A nossa sociedade ainda rejeita e discrimina aqueles sujeitos que não vivem dentro do molde daquilo que é considerado «normal». Essa sociedade persiste na tentativa de «controlar, vigiar e disciplinar os corpos, os desejos e suas práticas sexuais dentro de um padrão preestabelecido que alija todos aqueles que não se encaixam nele» (Camargo, 2012, p. 08). Por isso, para ela existem os sujeitos que realmente importam -aqueles que materializam a norma- e os sujeitos considerados abjetos -aqueles corpos que não pesam, não têm valor por escaparem da norma.

No início da narrativa, o narrador estabelece um diálogo com o leitor, fazendo-o refletir sobre o nascimento e a alegria causada pela chegada da «filharada» ou da «cachorrada»:

Quando nasce filho, todo mundo fica alegre.

Quando você nasceu -faz um tempão, não é mesmo?- foi uma alegria de dar gosto.

Eu sei que você não lembra. Afinal, você era muito pequeno naquele tempo e estava mais preocupado com a hora da mamadeira. Mas pode acreditar: todo mundo ficou muito, muito satisfeito.

Com os bichos é a mesma coisa. (Bandeira, 2002, p.06)

Com a Dona Bingona, uma vira-lata de respeito, não foi diferente. Ela estava muito orgulhosa com sua enorme barriga e esperou até que nasceu um monte de cachorrinhos. Seu Bingão, «filho, neto, bisneto e "transaneto" de vira-latas de respeito» (Bandeira, 2002, p.07) também estava muito orgulhoso da cachorrada, que alegrava as crianças do bairro. Os cachorrinhos, Dona Bingona e Seu Bingão moravam em um galpão nos fundos de uma grande casa.

Chegado o dia em que os filhotes iriam para o primeiro passeio na rua com seus pais, foi uma festa, mas também se iniciaram os problemas. Mal saíram de casa, eles se sentiram livres, correndo atrás de automóveis. Os pais iam atrás, orgulhosos, pensando na inveja que sentiriam os outros cachorros. Um dos filhotes preocupava Seu Bingão, era Bingo.

Enquanto todos os machinhos da ninhada da Dona Bingona farejavam os postes e as raízes das árvores para fazer xixi logo em seguida, Bingo nem ligava. Ele estava mais interessado em sacudir o rabinho para todos os humanos que passavam, xeretar as sacolas que as madames carregavam e lamber todas as mãos que se abaixavam para fazer-lhe festinhas. (Bandeira, 2002, p.12)

Sem contar que, ao invés de perseguir os carros como os outros filhotes, Bingo entrou em um jardim e ao se espetar nos espinhos das roseiras, voltou ganindo para encontrar aconchego na mãe.
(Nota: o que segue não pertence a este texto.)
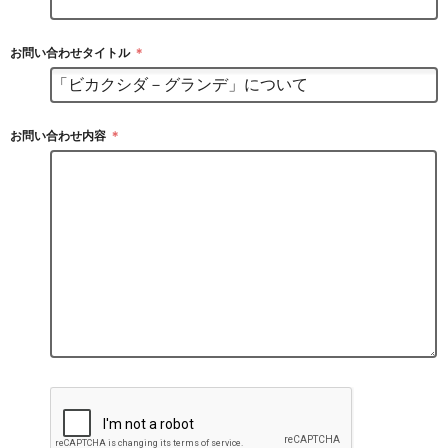
お問い合わせタイトル
＊
お問い合わせ内容
＊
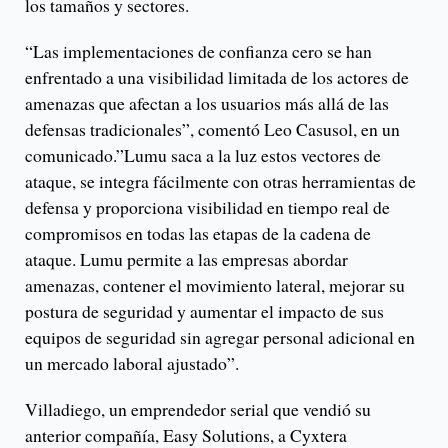
los tamaños y sectores.
“Las implementaciones de confianza cero se han
enfrentado a una visibilidad limitada de los actores de
amenazas que afectan a los usuarios más allá de las
defensas tradicionales”, comentó Leo Casusol, en un
comunicado.”Lumu saca a la luz estos vectores de
ataque, se integra fácilmente con otras herramientas de
defensa y proporciona visibilidad en tiempo real de
compromisos en todas las etapas de la cadena de
ataque. Lumu permite a las empresas abordar
amenazas, contener el movimiento lateral, mejorar su
postura de seguridad y aumentar el impacto de sus
equipos de seguridad sin agregar personal adicional en
un mercado laboral ajustado”.
Villadiego, un emprendedor serial que vendió su
anterior compañía, Easy Solutions, a Cyxtera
E pior ainda: quando Seu Bingão, com seu latido ameaçador, Dona Bingona e todos os cachorrinhos, menos Bingo, enfrentaram um vira-lata vagabundo, magro e sujo, acuando-o contra a parede, Bingo, ao contrário, sacudindo o rabo, foi até o vira-lata importuno e lhe deu umas lambidinhas, convidando-o para brincar. Seu Bingão ficou decepcionado com o filho.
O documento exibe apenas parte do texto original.